Agreed. I am deeply impressed about how "approachable" kubernetes actually is, considering what it does. The overall design concepts are quite simple and the reasoning behind them is clear. It's a small set of self-contained components (api, controller, scheduler, kubelet, proxy sitting on coreos' etcd), so the complexity is fairly manageable. Peeking into the source code of components won't give you the creeps and the build system (cross-compiling) could not be any easier.
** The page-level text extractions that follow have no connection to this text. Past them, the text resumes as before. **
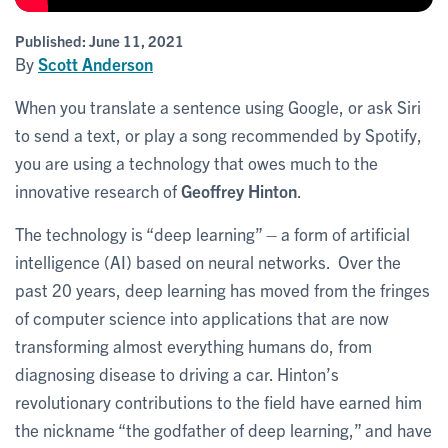
Published:
June 11, 2021
By
Scott Anderson
When you translate a sentence using Google, or ask Siri
to send a text, or play a song recommended by Spotify,
you are using a technology that owes much to the
innovative research of
Geoffrey Hinton
.
The technology is “deep learning” – a form of artificial
intelligence (AI) based on neural networks. Over the
past 20 years, deep learning has moved from the fringes
of computer science into applications that are now
transforming almost everything humans do, from
diagnosing disease to driving a car. Hinton’s
revolutionary contributions to the field have earned him
the nickname “the godfather of deep learning,” and have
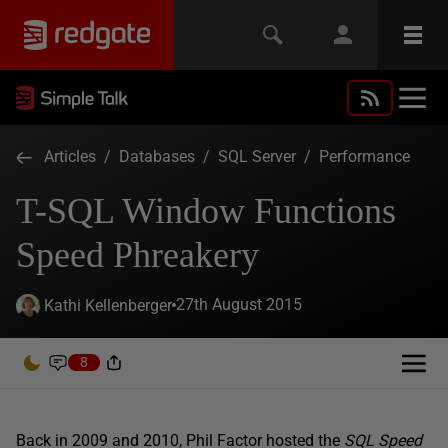
Articles
/
Databases
/
SQL Server
/
Performance
T-SQL Window Functions
Speed Phreakery
27th August 2015
Kathi Kellenberger
8
Back in 2009 and 2010, Phil Factor hosted the
SQL Speed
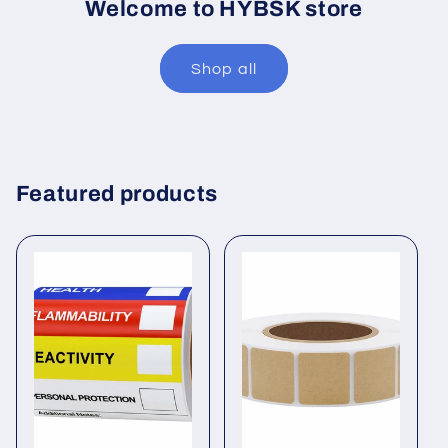
Welcome to HYBSK store
Shop all
Featured products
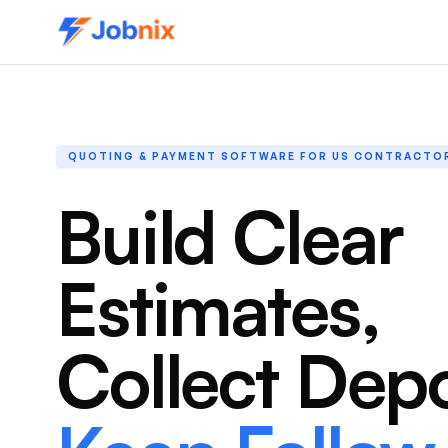
QUOTING & PAYMENT SOFTWARE FOR US CONTRACTO
Build Clear
Estimates,
Collect Depo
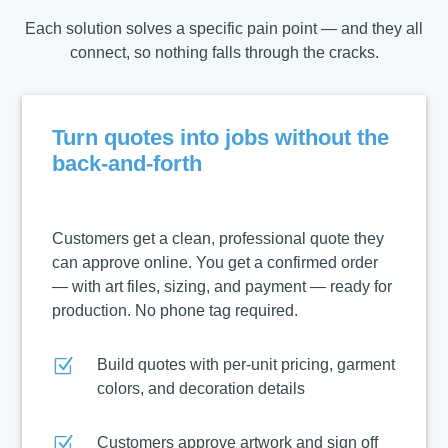
Each solution solves a specific pain point — and they all
connect, so nothing falls through the cracks.
Turn quotes into jobs without the
back-and-forth
Customers get a clean, professional quote they
can approve online. You get a confirmed order
— with art files, sizing, and payment — ready for
production. No phone tag required.
Z
Build quotes with per-unit pricing, garment
colors, and decoration details
Z
Customers approve artwork and sign off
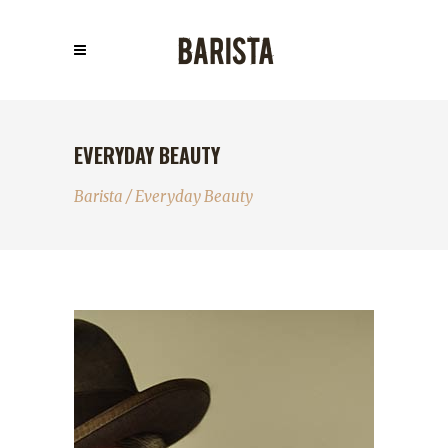
EVERYDAY BEAUTY
Barista
/
Everyday Beauty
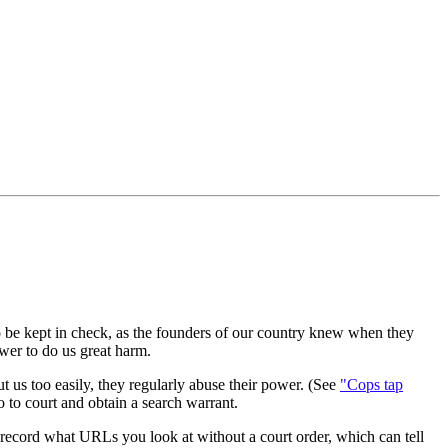
to be kept in check, as the founders of our country knew when they
wer to do us great harm.
ut us too easily, they regularly abuse their power. (See
"Cops tap
 go to court and obtain a search warrant.
to record what URLs you look at without a court order, which can tell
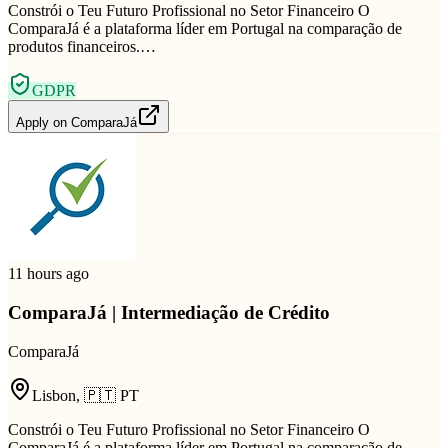
Constrói o Teu Futuro Profissional no Setor Financeiro O
ComparaJá é a plataforma líder em Portugal na comparação de
produtos financeiros.…
GDPR
Apply on
ComparaJá
11 hours ago
ComparaJá | Intermediação de Crédito
ComparaJá
Lisbon
,
🇵🇹
PT
Constrói o Teu Futuro Profissional no Setor Financeiro O
ComparaJá é a plataforma líder em Portugal na comparação de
I have not yet tried any other docker orchestration framework (there seem to be a few popping up right now), but concerning clustering: In comparison Mesos appears intimidating to me (there is certainly not the 2min "I get this" experience, I've had with tools like etcd & kubernetes) and I remember building clusters w/ technology like heartbeat, corosync, openais & drbd not so long ago - compared to this distributed computing became incredibly easy.
My advise for starters would be to pick some ready2go vagrant-coreos-setup and get it running on your workstation, this should be pretty straightforward. (We are running k8s on openstack/rackspace and there were too many moving parts involved to get the included starter-scripts to reliably bootstrap a kubernetes installation)
Then look at the user-data/cloud-init of that project and try to rebuild things on your preferred stack from the bottom upwards, step after step - I feel a lot more sovereign when doing that. The components' logfiles are actually helpful when you assemble things. It also helps to look at the generated (and documented, thx for this) iptables nat rules, when you have problems with service discovery/communication.
Omega is a separate system than both Borg and Kubernetes.
Kubernetes is heavily inspired by both Borg and Omega, and incorporates many of the ideas from both, as well as lessons learned along the way. And many of the engineers who work on Kubernetes at Google, also worked on Omega and Borg.
The central master handles node failures by removing nodes that aren't heartbeating.
On the node, we require a process monitor for the kubelet (by default we use supervisord) but then the kubelet monitors Docker [and also does garbage collection and resource limiting ], and then all of the other node daemons (e.g. the kubernetes proxy) are run/monitored/restarted by the kubelet.